= DIRECTIVE =
Exactly reproduce the lines from the top of the entries below through the line containing "усередині насоса. Високий", with both ends included.

Saved data entries
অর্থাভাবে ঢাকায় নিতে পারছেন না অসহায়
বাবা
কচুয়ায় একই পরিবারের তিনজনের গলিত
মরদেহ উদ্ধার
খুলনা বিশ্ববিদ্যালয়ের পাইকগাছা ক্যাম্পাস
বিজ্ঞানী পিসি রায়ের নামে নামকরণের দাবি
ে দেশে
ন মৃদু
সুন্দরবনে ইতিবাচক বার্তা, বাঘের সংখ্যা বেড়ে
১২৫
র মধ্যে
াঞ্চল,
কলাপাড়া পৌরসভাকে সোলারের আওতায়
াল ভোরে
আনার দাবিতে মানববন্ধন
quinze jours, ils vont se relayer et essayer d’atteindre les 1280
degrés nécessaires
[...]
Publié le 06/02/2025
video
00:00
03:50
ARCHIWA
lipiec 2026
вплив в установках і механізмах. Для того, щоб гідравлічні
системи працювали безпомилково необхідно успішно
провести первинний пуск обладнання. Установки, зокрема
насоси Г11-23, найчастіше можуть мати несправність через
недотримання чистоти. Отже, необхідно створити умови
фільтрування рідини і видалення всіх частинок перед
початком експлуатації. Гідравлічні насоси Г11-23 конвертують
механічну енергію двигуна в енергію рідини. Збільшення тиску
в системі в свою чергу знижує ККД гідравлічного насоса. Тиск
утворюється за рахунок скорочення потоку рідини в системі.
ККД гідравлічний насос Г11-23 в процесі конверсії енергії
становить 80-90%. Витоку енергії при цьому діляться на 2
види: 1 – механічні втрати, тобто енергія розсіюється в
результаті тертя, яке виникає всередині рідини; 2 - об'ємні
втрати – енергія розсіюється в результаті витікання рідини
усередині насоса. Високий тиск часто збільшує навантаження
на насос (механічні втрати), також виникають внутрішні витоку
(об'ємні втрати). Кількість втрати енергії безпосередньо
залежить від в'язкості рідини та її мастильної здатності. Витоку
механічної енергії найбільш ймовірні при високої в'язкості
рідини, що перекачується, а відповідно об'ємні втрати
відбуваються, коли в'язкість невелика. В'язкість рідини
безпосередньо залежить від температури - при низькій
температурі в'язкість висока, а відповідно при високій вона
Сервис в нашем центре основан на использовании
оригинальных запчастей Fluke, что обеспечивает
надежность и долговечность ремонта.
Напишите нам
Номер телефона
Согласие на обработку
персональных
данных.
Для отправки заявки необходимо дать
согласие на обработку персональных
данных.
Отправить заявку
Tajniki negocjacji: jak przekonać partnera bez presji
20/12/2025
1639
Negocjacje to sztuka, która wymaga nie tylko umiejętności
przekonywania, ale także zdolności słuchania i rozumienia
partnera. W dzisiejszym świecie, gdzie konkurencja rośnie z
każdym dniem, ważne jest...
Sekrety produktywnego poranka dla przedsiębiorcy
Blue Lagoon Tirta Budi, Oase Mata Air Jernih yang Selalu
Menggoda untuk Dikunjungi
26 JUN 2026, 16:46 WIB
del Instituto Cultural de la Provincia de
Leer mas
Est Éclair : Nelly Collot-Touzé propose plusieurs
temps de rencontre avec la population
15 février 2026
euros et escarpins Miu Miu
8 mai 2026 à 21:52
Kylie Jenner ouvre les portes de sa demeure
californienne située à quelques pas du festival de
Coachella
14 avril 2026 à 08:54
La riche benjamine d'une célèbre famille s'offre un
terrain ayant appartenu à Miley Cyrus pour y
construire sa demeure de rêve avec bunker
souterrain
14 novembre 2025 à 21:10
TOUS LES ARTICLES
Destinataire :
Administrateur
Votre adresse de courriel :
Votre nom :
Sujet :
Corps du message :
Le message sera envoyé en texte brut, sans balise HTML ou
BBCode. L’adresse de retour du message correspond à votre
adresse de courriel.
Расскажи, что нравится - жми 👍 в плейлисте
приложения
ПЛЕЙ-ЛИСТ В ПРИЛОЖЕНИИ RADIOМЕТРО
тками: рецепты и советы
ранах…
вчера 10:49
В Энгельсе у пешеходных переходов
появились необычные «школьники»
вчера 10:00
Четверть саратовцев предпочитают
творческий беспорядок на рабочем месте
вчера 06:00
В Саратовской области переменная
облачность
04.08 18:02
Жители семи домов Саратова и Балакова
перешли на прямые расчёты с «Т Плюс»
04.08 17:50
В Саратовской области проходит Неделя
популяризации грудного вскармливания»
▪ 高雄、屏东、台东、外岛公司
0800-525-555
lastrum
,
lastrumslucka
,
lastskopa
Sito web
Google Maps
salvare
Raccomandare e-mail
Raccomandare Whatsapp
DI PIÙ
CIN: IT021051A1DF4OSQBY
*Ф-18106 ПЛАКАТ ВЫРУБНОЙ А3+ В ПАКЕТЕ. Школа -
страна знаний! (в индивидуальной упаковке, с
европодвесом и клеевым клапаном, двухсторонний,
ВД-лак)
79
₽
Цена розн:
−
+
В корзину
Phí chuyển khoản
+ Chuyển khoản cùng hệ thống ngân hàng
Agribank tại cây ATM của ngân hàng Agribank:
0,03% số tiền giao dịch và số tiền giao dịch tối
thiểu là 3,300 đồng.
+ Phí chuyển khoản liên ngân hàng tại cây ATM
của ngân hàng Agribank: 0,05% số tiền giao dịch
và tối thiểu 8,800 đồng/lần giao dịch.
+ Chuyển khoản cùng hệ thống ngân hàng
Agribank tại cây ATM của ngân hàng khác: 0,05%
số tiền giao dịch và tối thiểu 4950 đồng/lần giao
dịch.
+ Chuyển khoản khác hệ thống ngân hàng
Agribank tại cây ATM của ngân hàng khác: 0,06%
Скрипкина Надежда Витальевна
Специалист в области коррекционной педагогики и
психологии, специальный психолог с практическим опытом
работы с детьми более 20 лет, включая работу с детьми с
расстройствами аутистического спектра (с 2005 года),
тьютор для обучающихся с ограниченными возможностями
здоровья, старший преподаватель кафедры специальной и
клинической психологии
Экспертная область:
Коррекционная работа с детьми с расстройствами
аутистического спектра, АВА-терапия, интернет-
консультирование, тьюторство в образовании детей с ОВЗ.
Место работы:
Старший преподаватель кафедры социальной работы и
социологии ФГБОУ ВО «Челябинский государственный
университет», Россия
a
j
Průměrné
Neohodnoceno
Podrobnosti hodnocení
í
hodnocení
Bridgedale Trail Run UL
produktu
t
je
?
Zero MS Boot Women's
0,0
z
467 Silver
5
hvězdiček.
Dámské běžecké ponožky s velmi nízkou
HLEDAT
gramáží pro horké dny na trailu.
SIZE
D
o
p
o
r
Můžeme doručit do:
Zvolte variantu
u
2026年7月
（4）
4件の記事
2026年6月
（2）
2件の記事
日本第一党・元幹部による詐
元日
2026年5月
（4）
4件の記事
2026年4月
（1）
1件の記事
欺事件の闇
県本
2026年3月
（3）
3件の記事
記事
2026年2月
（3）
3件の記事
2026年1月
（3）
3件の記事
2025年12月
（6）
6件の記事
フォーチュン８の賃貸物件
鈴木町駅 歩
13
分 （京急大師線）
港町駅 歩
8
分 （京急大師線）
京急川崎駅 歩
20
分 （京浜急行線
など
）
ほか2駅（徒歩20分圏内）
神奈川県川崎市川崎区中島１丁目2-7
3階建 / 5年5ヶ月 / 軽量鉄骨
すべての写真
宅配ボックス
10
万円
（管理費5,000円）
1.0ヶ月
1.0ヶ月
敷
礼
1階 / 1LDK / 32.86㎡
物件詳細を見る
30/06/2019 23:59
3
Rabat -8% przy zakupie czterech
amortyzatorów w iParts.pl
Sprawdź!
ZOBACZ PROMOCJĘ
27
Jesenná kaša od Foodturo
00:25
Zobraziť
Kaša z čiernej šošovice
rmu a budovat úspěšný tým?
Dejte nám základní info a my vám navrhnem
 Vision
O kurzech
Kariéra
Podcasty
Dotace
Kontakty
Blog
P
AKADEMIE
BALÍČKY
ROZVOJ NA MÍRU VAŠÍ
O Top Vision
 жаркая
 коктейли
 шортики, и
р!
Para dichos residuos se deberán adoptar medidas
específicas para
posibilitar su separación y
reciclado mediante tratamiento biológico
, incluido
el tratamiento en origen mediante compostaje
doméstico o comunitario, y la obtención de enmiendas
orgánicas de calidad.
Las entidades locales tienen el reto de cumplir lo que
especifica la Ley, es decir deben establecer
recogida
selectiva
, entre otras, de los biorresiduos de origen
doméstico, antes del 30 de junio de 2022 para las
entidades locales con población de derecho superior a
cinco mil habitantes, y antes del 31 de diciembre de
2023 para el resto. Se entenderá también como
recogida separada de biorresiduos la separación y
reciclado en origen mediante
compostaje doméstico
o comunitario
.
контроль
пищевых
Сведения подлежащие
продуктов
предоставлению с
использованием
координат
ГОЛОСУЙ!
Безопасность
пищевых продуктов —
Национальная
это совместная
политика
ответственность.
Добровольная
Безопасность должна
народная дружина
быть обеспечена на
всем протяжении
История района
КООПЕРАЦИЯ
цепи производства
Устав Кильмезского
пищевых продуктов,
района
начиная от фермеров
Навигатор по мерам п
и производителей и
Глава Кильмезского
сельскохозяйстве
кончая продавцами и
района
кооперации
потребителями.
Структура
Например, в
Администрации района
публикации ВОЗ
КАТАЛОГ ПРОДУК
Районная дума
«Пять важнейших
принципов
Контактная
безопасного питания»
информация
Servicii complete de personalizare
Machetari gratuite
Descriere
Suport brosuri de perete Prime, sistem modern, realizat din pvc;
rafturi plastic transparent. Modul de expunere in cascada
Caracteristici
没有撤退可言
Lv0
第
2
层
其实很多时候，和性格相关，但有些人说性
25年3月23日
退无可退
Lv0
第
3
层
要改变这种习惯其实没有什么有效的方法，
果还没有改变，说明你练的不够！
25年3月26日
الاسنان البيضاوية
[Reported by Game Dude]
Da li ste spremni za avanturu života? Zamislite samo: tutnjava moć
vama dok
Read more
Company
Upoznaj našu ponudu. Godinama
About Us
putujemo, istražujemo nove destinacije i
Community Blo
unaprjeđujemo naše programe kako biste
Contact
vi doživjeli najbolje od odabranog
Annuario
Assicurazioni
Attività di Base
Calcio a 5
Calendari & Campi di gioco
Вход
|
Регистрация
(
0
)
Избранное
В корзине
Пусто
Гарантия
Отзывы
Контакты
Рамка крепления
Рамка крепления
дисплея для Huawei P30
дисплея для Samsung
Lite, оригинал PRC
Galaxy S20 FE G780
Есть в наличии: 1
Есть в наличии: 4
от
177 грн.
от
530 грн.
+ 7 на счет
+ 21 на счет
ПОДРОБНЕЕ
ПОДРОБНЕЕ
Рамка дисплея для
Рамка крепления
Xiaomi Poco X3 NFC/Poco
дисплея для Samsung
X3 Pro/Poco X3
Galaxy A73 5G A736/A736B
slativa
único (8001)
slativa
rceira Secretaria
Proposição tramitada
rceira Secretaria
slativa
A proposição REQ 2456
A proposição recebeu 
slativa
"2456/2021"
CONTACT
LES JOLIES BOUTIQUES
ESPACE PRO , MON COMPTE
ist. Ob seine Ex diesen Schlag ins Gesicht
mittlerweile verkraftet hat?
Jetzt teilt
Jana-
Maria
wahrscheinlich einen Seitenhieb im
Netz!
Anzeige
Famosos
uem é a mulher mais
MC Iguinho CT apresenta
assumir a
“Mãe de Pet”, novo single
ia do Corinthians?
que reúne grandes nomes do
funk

= EXPECTED ANSWER =
অর্থাভাবে ঢাকায় নিতে পারছেন না অসহায়
বাবা
কচুয়ায় একই পরিবারের তিনজনের গলিত
মরদেহ উদ্ধার
খুলনা বিশ্ববিদ্যালয়ের পাইকগাছা ক্যাম্পাস
বিজ্ঞানী পিসি রায়ের নামে নামকরণের দাবি
ে দেশে
ন মৃদু
সুন্দরবনে ইতিবাচক বার্তা, বাঘের সংখ্যা বেড়ে
১২৫
র মধ্যে
াঞ্চল,
কলাপাড়া পৌরসভাকে সোলারের আওতায়
াল ভোরে
আনার দাবিতে মানববন্ধন
quinze jours, ils vont se relayer et essayer d’atteindre les 1280
degrés nécessaires
[...]
Publié le 06/02/2025
video
00:00
03:50
ARCHIWA
lipiec 2026
вплив в установках і механізмах. Для того, щоб гідравлічні
системи працювали безпомилково необхідно успішно
провести первинний пуск обладнання. Установки, зокрема
насоси Г11-23, найчастіше можуть мати несправність через
недотримання чистоти. Отже, необхідно створити умови
фільтрування рідини і видалення всіх частинок перед
початком експлуатації. Гідравлічні насоси Г11-23 конвертують
механічну енергію двигуна в енергію рідини. Збільшення тиску
в системі в свою чергу знижує ККД гідравлічного насоса. Тиск
утворюється за рахунок скорочення потоку рідини в системі.
ККД гідравлічний насос Г11-23 в процесі конверсії енергії
становить 80-90%. Витоку енергії при цьому діляться на 2
види: 1 – механічні втрати, тобто енергія розсіюється в
результаті тертя, яке виникає всередині рідини; 2 - об'ємні
втрати – енергія розсіюється в результаті витікання рідини
усередині насоса. Високий тиск часто збільшує навантаження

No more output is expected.